Exercise requirements:
Restate word for word the lines of the entries below, starting with the line that holds "9: (959, 356)" and ending with the line that holds "16: (55, 51)", and no others.

Data provided:
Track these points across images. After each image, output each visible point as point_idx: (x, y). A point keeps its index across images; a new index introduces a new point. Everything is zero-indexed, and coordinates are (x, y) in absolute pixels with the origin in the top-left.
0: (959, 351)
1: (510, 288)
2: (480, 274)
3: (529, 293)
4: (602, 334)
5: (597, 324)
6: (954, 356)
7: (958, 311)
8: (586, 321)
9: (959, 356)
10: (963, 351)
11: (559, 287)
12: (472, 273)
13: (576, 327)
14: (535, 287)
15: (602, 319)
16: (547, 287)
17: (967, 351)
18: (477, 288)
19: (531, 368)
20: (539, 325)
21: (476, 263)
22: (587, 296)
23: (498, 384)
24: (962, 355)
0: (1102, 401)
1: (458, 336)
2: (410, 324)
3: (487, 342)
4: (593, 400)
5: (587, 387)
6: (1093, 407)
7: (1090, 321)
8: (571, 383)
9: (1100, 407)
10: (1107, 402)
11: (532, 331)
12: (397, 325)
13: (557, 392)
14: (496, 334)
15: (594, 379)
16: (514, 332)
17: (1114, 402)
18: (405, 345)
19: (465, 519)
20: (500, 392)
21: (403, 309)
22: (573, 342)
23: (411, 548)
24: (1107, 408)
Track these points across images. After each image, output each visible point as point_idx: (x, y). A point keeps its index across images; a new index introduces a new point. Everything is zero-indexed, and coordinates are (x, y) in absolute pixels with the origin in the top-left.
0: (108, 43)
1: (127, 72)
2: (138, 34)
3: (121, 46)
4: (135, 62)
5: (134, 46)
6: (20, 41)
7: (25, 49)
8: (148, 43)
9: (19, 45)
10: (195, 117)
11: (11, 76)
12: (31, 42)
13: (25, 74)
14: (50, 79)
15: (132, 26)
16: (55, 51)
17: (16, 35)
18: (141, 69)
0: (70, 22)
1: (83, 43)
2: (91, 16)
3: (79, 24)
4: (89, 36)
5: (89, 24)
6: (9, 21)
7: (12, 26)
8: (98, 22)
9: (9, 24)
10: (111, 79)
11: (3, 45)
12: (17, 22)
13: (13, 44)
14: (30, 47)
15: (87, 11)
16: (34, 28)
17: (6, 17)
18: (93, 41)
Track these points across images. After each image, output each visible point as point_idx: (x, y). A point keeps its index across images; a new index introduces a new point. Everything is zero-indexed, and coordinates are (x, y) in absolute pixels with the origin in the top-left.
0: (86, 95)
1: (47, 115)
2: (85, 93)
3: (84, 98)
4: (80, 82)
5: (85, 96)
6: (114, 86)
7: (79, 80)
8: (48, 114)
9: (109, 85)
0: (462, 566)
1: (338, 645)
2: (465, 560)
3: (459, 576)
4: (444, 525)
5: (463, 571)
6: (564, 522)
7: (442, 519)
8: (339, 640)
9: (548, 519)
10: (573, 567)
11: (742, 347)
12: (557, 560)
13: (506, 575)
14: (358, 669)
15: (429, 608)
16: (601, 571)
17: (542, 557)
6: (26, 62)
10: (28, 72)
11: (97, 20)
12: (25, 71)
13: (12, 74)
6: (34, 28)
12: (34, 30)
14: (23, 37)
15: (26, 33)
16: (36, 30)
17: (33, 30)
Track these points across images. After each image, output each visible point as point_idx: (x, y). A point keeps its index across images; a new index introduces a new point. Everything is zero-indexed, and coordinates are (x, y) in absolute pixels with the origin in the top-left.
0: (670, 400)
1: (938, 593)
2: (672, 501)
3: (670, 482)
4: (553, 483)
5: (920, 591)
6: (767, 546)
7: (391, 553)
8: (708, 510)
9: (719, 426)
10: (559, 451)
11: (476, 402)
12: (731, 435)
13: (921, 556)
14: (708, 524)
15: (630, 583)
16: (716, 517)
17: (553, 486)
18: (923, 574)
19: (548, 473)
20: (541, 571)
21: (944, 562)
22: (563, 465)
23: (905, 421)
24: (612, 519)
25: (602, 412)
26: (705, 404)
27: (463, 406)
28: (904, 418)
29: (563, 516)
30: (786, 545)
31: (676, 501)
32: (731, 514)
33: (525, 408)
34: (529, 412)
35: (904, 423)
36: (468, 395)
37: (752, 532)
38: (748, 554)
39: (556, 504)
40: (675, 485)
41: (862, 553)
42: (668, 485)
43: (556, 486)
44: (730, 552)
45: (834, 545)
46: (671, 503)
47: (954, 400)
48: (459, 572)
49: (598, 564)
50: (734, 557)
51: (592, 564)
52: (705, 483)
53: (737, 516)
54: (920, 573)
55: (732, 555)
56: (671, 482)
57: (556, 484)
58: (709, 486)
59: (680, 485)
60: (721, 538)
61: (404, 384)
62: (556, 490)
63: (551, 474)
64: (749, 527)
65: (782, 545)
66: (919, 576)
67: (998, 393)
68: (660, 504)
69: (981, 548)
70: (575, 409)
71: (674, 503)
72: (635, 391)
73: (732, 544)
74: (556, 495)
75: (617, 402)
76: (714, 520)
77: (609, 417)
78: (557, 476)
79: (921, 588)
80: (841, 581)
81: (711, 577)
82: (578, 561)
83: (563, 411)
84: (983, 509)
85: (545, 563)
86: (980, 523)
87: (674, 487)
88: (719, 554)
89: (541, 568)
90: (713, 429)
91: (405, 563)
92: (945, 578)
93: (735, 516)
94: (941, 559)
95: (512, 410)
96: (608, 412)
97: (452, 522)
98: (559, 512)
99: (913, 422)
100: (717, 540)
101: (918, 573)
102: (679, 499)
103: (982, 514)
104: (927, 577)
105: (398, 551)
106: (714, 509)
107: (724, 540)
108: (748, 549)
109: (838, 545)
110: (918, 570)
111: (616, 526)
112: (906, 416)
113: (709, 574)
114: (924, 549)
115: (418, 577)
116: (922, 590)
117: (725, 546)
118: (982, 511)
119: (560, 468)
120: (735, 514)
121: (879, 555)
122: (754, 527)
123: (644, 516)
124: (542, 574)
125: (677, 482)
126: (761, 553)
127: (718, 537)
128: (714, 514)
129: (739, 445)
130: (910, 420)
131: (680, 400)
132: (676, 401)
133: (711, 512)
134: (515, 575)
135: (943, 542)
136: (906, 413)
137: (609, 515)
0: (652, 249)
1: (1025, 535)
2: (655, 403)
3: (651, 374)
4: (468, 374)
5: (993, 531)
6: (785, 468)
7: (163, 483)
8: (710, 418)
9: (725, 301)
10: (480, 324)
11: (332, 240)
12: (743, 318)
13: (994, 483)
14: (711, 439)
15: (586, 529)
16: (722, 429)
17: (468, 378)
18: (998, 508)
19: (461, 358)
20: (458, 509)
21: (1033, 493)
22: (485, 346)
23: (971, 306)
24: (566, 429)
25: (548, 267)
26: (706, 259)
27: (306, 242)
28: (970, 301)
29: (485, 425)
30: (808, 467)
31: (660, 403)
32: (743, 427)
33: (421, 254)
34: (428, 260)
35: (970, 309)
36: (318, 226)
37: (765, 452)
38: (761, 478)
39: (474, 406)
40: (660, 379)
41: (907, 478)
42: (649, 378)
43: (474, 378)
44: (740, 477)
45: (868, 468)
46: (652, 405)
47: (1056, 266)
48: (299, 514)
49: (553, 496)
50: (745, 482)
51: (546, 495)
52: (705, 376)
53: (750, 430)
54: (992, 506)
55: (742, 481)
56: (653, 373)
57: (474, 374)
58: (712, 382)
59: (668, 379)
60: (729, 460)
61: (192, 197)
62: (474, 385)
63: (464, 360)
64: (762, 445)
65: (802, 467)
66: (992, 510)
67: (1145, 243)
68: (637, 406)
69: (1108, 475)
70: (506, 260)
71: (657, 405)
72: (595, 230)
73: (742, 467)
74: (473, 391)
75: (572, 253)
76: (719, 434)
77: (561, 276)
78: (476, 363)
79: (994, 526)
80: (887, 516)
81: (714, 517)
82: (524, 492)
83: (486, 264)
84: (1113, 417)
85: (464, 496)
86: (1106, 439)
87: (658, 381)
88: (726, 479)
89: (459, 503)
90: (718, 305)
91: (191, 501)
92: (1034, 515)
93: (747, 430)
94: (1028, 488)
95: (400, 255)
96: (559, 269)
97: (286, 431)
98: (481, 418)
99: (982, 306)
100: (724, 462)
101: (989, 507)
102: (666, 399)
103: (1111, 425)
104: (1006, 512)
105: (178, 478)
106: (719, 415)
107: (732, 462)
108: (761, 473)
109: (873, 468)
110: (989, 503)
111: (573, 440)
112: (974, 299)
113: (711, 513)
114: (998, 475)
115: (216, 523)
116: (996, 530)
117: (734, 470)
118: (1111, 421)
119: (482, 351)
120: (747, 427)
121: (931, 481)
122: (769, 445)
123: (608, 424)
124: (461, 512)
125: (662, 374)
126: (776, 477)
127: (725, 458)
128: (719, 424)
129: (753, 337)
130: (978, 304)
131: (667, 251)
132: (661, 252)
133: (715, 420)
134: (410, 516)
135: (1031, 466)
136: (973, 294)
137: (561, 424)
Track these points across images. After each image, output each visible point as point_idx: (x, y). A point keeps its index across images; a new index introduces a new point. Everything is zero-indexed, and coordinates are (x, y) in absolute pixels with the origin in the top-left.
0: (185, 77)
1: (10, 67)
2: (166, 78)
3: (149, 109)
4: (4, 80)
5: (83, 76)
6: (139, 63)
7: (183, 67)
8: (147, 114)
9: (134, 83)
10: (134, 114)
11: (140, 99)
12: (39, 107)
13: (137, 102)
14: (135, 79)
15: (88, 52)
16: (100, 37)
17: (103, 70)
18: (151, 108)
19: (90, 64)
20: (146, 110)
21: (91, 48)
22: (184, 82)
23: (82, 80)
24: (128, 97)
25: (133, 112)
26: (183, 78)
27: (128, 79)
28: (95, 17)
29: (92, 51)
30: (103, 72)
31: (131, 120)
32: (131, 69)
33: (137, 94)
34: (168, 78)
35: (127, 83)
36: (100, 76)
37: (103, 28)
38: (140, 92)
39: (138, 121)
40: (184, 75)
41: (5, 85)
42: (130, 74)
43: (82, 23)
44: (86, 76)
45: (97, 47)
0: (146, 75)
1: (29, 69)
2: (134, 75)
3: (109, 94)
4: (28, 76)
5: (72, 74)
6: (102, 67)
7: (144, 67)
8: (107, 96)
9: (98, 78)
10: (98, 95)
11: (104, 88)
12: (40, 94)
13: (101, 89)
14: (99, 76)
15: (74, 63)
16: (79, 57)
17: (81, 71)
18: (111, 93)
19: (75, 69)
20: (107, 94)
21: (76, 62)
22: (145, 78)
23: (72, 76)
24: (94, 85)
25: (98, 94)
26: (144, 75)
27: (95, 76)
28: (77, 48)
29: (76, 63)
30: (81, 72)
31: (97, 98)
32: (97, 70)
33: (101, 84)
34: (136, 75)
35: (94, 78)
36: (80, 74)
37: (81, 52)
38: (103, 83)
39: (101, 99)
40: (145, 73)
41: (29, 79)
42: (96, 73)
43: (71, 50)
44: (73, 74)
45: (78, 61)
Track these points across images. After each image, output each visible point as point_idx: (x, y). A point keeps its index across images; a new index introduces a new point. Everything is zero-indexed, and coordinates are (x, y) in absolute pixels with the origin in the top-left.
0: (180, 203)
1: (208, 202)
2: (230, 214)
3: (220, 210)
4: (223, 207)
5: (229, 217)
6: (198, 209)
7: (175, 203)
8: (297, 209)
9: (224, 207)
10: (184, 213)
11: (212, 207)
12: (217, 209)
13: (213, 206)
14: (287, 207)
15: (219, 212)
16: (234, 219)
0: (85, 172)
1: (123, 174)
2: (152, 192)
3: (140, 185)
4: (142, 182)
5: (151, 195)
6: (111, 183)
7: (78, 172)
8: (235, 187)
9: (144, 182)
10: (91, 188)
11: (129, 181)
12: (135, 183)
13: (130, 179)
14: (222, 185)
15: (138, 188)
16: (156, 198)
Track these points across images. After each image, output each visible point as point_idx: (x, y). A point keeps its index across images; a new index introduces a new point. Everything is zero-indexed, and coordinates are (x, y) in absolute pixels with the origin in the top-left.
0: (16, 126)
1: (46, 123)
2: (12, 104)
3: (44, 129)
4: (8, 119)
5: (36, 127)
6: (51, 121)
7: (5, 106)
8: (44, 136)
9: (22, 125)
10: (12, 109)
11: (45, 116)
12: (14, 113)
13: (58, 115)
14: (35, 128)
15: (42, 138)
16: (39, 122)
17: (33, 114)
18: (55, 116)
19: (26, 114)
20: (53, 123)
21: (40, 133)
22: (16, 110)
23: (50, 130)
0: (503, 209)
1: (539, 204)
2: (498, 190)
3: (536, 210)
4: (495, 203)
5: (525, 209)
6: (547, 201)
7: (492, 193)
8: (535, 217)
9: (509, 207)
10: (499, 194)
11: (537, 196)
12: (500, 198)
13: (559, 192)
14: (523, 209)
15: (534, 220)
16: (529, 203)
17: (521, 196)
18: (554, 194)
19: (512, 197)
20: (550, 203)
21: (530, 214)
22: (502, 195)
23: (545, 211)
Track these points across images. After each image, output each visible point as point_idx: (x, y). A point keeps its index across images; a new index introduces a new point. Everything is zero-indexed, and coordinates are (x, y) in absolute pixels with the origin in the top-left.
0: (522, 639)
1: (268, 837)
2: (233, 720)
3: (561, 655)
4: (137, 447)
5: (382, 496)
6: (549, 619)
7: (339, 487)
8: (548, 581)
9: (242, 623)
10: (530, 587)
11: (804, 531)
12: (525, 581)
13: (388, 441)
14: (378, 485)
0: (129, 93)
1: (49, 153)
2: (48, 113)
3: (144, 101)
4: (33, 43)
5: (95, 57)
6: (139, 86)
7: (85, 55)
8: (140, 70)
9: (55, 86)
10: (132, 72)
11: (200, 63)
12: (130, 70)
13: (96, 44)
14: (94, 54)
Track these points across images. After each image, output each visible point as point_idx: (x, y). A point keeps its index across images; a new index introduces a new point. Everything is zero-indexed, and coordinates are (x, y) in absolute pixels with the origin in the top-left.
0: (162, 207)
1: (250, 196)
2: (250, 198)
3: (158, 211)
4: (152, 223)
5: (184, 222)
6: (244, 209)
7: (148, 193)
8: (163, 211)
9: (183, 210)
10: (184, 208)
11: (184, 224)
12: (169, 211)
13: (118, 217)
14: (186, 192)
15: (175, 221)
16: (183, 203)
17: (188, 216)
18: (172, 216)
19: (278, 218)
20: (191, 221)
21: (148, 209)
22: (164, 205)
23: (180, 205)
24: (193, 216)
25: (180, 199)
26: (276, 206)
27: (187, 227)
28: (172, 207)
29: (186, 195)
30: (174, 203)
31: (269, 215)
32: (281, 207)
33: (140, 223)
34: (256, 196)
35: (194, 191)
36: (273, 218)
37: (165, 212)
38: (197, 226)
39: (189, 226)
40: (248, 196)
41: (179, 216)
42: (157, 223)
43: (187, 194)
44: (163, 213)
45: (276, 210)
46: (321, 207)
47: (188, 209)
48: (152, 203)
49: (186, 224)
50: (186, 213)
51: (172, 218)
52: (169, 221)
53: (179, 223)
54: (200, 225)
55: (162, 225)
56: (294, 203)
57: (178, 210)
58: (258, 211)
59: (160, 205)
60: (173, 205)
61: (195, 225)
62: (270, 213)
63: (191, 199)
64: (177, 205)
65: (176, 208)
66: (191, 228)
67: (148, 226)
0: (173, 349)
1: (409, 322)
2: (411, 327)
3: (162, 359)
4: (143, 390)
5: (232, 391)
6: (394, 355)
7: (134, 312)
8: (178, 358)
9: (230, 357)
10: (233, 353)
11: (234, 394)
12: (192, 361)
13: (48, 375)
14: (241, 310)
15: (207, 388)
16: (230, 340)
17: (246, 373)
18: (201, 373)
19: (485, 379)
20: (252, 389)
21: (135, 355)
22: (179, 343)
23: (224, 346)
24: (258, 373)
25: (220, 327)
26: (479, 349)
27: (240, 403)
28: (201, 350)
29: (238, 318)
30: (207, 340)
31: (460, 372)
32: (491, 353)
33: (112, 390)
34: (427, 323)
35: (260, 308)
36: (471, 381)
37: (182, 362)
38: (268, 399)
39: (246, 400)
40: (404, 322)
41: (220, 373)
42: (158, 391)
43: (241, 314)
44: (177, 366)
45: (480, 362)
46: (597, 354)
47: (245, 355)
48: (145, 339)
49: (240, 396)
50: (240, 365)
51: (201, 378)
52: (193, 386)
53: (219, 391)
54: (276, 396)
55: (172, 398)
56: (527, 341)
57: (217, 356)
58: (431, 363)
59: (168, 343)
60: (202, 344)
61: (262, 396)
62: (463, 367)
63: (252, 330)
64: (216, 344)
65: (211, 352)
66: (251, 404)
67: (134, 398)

Written answer:
9: (959, 356)
10: (963, 351)
11: (559, 287)
12: (472, 273)
13: (576, 327)
14: (535, 287)
15: (602, 319)
16: (547, 287)
17: (967, 351)
18: (477, 288)
19: (531, 368)
20: (539, 325)
21: (476, 263)
22: (587, 296)
23: (498, 384)
24: (962, 355)
0: (1102, 401)
1: (458, 336)
2: (410, 324)
3: (487, 342)
4: (593, 400)
5: (587, 387)
6: (1093, 407)
7: (1090, 321)
8: (571, 383)
9: (1100, 407)
10: (1107, 402)
11: (532, 331)
12: (397, 325)
13: (557, 392)
14: (496, 334)
15: (594, 379)
16: (514, 332)
17: (1114, 402)
18: (405, 345)
19: (465, 519)
20: (500, 392)
21: (403, 309)
22: (573, 342)
23: (411, 548)
24: (1107, 408)
Track these points across images. After each image, output each visible point as point_idx: (x, y). A point keeps its index across images; a new index introduces a new point. Everything is zero-indexed, and coordinates are (x, y) in absolute pixels with the origin in the top-left.
0: (108, 43)
1: (127, 72)
2: (138, 34)
3: (121, 46)
4: (135, 62)
5: (134, 46)
6: (20, 41)
7: (25, 49)
8: (148, 43)
9: (19, 45)
10: (195, 117)
11: (11, 76)
12: (31, 42)
13: (25, 74)
14: (50, 79)
15: (132, 26)
16: (55, 51)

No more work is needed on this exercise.